We smile at one another and my heart races with the simplicity of it.
‘She’ll be all right,’ he says with a small nod.
There’s a moment’s pause as we continue to sit next to one another, looking out to sea. I’ve thought about a moment like this for years and years. Just sitting next to my brother, not saying anything even, just there beside one another. How has it taken me this long to get here? I place my hand on the top of the wall, just centimetres from his.
‘Jack, I want to tell you how sorry I am. For everything. For leaving, for not saying goodbye, for everything I missed. I’m truly sorry, for all of it.’
The words feel tight in my throat, but once they are out I can’t help but experience a rush of relief. I think I’ve been waiting years to say them.
I watch Jack closely, searching his face for a reaction. He frowns, shaking his head slightly.
‘I’m sorry too. You know, I spent years and years being angry with you.’
‘I’m not surprised.’
‘I was so angry at you for leaving and for not staying in touch. But you wrote to me. I could have written back.’
I think again of those unanswered letters, the jolt I felt whenever a hand-written envelope landed on my mat and the disappointment that followed when the letter was never from him. I never blamed him, but I clung onto hope that he might one day reply.
‘This separation …’ he pauses. ‘Well it wasn’t just you, Lorna.’
I’ve carried my guilt for most of my life. I don’t think it will ever totally go away, but it feels as though my brother has just given me permission to put it down for a moment, to let it go.
‘And I’ve been thinking about what you said the other day at the house,’ he continues, rubbing his cheek. ‘I’ve been trying to remember. It’s hard though, I feel like everything is foggy, like I’m struggling to see things clearly. It’s like I can’t trust my own memories.’
I nod slowly.
‘I understand. I’ve felt like that at times too.’
When you’re a child, the people around you control your narrative.Lorna’s clumsy, she’s a tearaway, she needs to learn how to behave.It’s only after I left the island and grew older that I managed to truly see what had really happened, to put my own words to it. Jack never had that separation. And the thing is, the more that other people tell your story for you, the more it comes to feel real.
‘Last night I couldn’t sleep and these things kept coming back to me,’ he says. ‘I remembered the smell of smoke and petrol coming through my bedroom window from outside.’
My chest tightens as I remember the same smell, the smell that has stayed with me after all these years and still visits me at night, filling my sleeping mind with its memory. Flames flickering at the bottom of the garden. My paintings and my hopes for the future burning on a smoking pile of fire. Jack turns to me, fixing me with his grey eyes.

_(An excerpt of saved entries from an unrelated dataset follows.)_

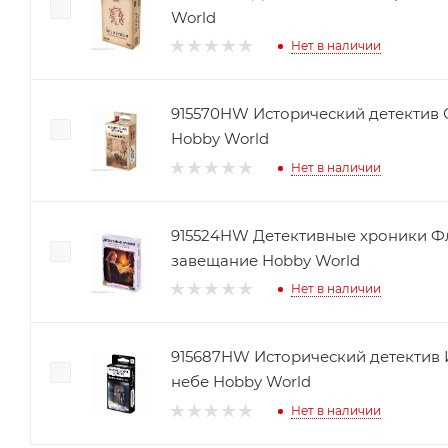
World
Нет в наличии
915570HW Исторический детектив 
Hobby World
Нет в наличии
915524HW Детективные хроники Ф
завещание Hobby World
Нет в наличии
915687HW Исторический детектив 
небе Hobby World
Нет в наличии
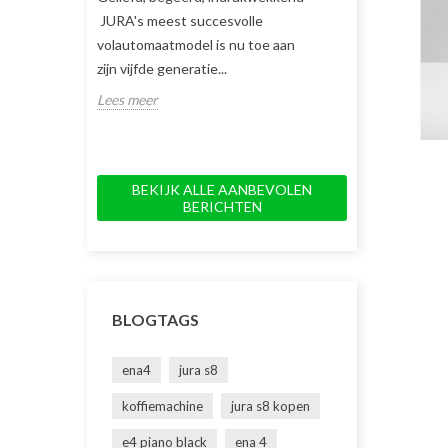
JURA's meest succesvolle
koffiemachine v
volautomaatmodel is nu toe aan
keuze en gemak.
zijn vijfde generatie...
innovatieve dubb
Lees meer
Lees meer
BEKIJK ALLE AANBEVOLEN
BERICHTEN
BLOGTAGS
ena4
jura s8
koffiemachine
jura s8 kopen
e4 piano black
ena 4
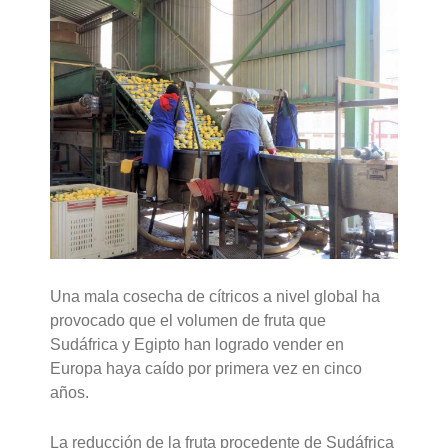
Una mala cosecha de cítricos a nivel global ha
provocado que el volumen de fruta que
Sudáfrica y Egipto han logrado vender en
Europa haya caído por primera vez en cinco
años.
La reducción de la fruta procedente de Sudáfrica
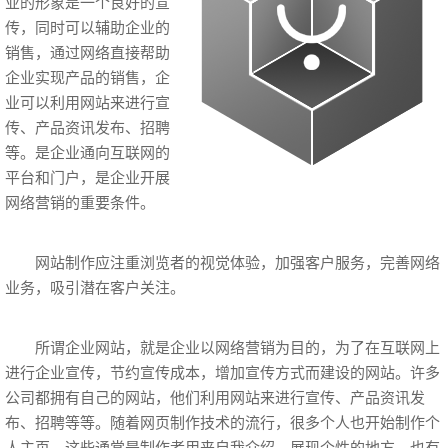
业的形象是一个良好的宣
传，同时可以辅助企业的
销售，通过网络直接帮助
企业实现产品的销售，企
业可以利用网站来进行宣
传、产品资讯发布、招聘
等。是企业通向互联网的
平台和门户，是企业开展
网络营销的重要条件。
网站制作应注重浏览者的视觉体验，加强客户服务，完善网络
业务，吸引潜在客户关注。
所谓企业网站，就是企业以网络营销为目的，为了在互联网上
进行企业宣传，节约宣传成本，增加宣传方式而建设的网站。许多
公司都拥有自己的网站，他们利用网站来进行宣传、产品资讯发
布、招聘等等。随着网页制作技术的流行，很多个人也开始制作个
人主页，这些通常是制作者用来自我介绍、展现个性的地方。也有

‘I remembered it, Lorna. Last night I remembered the fire. And it suddenly made no sense to me the thing they’d always told me, that you started it. Why would you do something like that? Of course you didn’t start the fire. They did.’
My throat feels choked and tears spring hotly to my eyes. I let out a sob, my heart racing with the joy and grief and relief of being believed. Jack’s hand reaches across the wall for mine. He holds it as I cry and the fields and the sea stretch ahead of us in green and blue.
‘I’m sorry, Lorna,’ he says quietly, squeezing my hand.
‘Oh Jack, I’m sorry too.’
I shuffle closer and lean my head against his shoulder. He lifts a hand to my hair. I don’t know how long we stay there. It could be seconds, it could be years. All I can focus on is the feel of my brother beside me, the way we once were, the way we should always have been.
Eventually, my tears slow and I move away slightly, wiping my face on my sleeve.
‘Is it OK if we stay on the island a little longer?’ I ask him.
‘Stay as long as you like,’ he says quietly.
My brother and I haven’t been part of each other’s lives in over twenty years. There are still so many things we need to discuss, so many questions that need answering. But we are here.
I think again about the advice Jack shared about creating stone walls. Sometimes there are storms, and sometimes things that once felt strong tumble and fall. But they can be built again, one stone at a time. As I sit next to my brother watching the waves lap against the beach in the distance I feel like that’s what we are finally doing. We are rebuilding our wall, one stone at a time.